Maldito excedente
Éum momento bizarro na história recente das finanças públicas nacionais. Tivemos o maior excedente orçamental da era democrática, mas parece que ninguém queria. Dos comentadores políticos ao próprio Governo (e até o PS) parecem, num repente, enjeitar algo que, em princípio seria benéfico para o país. Passou a ativo tóxico, do qual ninguém se quer aproximar por receio de ficar contaminado.
E como se justifica esta inesperada repulsa a um objetivo que durante anos dominou o discurso das políticas económicas dos sucessivos governos para cumprir as rígidas metas de Bruxelas? É tudo uma questão de política.
Vamos por partes. Para o novo Governo, o excedente de 1,2% do PIB registado em 2023 é visto como uma pressão para avançar com medidas como a valorização dos salários de algumas carreiras da administração pública que o anterior Executivo recusou em nome da ortodoxia orçamental de chegar ao fim do ano com excedentes. E as promessas eleitorais da coligação da AD estão escritas no programa que foi sufragado nas urnas: com a recuperação integral, ainda que gradual, do tempo de serviço dos professores, o “plano de motivação dos profissionais de saúde”, a “valorização profissional e remuneratória das forças de segurança” ou o aumento do complemento solidário para idosos (CSI).

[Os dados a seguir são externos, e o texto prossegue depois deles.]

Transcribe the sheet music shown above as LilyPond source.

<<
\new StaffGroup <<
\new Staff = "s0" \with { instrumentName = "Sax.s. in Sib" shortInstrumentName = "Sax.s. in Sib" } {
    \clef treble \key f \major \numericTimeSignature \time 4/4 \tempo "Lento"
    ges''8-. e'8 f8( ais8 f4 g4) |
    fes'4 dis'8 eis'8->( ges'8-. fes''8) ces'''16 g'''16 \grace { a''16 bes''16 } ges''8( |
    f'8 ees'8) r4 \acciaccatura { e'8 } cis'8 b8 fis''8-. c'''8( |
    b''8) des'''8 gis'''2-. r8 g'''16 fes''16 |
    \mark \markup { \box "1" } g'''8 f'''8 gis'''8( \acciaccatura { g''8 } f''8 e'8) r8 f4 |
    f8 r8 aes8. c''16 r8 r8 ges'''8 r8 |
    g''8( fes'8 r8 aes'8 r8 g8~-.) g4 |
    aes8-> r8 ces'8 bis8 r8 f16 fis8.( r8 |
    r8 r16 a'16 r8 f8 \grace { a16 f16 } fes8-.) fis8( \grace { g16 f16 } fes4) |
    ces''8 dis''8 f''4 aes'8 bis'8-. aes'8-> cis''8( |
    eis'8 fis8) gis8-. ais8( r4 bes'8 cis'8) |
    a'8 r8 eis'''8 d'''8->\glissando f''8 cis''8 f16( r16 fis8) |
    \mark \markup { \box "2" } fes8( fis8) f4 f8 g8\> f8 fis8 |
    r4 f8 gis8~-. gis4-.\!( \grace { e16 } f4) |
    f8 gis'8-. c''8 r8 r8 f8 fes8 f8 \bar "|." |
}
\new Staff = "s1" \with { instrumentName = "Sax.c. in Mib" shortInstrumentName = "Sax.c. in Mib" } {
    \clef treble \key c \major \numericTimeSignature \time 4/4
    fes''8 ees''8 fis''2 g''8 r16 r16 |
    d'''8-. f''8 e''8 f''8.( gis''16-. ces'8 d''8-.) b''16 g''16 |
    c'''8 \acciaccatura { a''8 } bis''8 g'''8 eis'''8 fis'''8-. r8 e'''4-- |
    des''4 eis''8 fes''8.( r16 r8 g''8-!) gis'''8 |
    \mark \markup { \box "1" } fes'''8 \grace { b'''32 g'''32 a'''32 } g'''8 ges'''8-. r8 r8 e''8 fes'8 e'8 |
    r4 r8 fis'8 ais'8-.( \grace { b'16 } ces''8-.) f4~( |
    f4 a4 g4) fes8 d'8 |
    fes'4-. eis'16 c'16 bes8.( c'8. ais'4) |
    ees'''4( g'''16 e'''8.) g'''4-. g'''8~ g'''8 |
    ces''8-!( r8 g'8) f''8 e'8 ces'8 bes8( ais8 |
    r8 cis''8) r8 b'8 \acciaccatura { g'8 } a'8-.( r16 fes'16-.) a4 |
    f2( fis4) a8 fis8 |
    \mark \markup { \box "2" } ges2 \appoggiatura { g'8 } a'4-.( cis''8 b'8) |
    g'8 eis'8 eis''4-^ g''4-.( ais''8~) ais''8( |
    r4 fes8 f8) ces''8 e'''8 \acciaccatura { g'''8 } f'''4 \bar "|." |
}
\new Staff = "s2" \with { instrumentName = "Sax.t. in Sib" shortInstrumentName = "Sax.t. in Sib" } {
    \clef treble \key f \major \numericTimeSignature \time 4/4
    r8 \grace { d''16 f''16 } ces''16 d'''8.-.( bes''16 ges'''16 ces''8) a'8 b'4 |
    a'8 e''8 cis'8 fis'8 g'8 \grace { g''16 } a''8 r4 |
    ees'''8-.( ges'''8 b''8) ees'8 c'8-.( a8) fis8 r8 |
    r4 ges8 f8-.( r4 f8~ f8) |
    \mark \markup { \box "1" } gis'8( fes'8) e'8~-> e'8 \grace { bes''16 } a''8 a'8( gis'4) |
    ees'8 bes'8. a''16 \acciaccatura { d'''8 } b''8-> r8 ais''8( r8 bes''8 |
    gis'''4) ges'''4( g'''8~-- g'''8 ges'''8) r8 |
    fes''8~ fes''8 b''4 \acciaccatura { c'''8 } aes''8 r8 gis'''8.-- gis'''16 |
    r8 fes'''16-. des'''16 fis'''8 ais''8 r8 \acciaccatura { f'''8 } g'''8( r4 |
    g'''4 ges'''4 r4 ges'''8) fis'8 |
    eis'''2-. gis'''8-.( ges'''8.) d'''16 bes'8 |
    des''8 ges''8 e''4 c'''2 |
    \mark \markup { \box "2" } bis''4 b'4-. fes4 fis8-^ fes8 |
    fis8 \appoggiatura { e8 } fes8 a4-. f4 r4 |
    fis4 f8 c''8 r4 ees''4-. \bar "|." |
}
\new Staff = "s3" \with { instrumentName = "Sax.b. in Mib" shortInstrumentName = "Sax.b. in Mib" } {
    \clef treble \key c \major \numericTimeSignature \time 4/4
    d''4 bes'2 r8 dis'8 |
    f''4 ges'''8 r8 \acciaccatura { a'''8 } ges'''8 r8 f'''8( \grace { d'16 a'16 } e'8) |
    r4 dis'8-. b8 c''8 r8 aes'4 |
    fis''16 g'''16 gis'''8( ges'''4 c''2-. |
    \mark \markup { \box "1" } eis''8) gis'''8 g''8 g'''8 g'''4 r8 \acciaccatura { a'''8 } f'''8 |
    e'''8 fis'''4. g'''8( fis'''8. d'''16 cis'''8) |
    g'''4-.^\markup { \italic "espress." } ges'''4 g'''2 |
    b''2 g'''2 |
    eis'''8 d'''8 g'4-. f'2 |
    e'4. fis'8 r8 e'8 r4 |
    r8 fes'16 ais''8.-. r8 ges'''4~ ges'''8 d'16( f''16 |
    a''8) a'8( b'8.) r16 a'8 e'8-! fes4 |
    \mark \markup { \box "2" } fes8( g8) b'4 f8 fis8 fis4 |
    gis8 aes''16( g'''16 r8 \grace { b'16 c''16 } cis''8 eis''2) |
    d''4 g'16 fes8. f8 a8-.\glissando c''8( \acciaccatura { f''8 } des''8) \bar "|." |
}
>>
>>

É certo que o primeiro-ministro Luís Montenegro pode sempre jogar com o calendário de uma legislatura, mas no imediato será difícil justificar medidas de curto prazo para cumprir as promessas feitas ao longo dos meses de pré-campanha e campanha eleitoral.
Será que se prepara para invocar “limitações orçamentais” de que falava o ministro da Presidência, António Leitão Amaro, para, como acusou o PS, empurrar algumas dessas promessas para mais tarde? Montenegro, no discurso de tomada de posse falou da “teoria dos cofres cheios” “conduz à reivindicação desmedida e descontrolada de despesas insustentáveis”.
Agora o PS. Porque é tão incómodo o excedente? Não é por ser positivo, por si só, mas sobretudo pela dimensão: 1,2% do PIB ou 3,2 mil milhões de euros. Para a ala menos ortodoxa do partido (em termos orçamentais), isto significa que ao longo do ano passado o Estado poderia ter ido mais longe nos apoios sociais, por exemplo. Ou nas ajudas ao pagamento das rendas e prestações da casa. Sobretudo para Pedro Nuno Santos, que tentou colocar pressão sobre o novo Governo para cumprir promessas em que as duas forças políticas estão de acordo.
Então o que fazer?
A pergunta é, propositadamente, provocadora, porque este generoso saldo pertence ao ano passado. Claro que o ponto de partida é mais favorável, mas o que ficou para trás, está fechado. Mais, os limites e utilizações de saldos excedentários estão bem definidos na lei. Com certeza ainda nos lembramos da discussão à volta do efémero “fundo Medina”, para a utilização dos excedentes de 2023 e futuros.
A Lei de Enquadramento Orçamental é clara (ou quase). Determina que os excedentes são usados “preferencialmente” na amortização da dívida, enquanto estiver acima do limite de 60% dos tratados europeus e na constituição de uma “reserva de estabilização” para momentos mais difíceis. E acrescenta que os “excedentes do sistema previdencial” (Segurança Social) revertem a favor do Fundo de Estabilização Financeira da Segurança Social (FEFSS) – a chamada “almofada das pensões”.
E é aqui que poderá estar um dos problemas: é que o excedente do ano passado “teve origem principalmente no subsetor dos fundos de Segurança Social, uma vez que os subsetores da administração central e da administração regional e local apresentaram saldos negativos”, refere o INE na nota sobre as contas das administrações públicas de 2023. E, como é determinado pela LEO, estes montantes devem reforçar o FEFSS.
Assim, o excedente pode não servir para grande coisa em termos práticos, apesar de o ponto de partida, ser manifestamente melhor e ter um impacto importante na redução da dívida pública. É um argumento que pode ser testado pelo novo Governo, mas que será de difícil aceitação pelos eleitores. Já para Bruxelas, continua a ser um sinal de “contas certas”.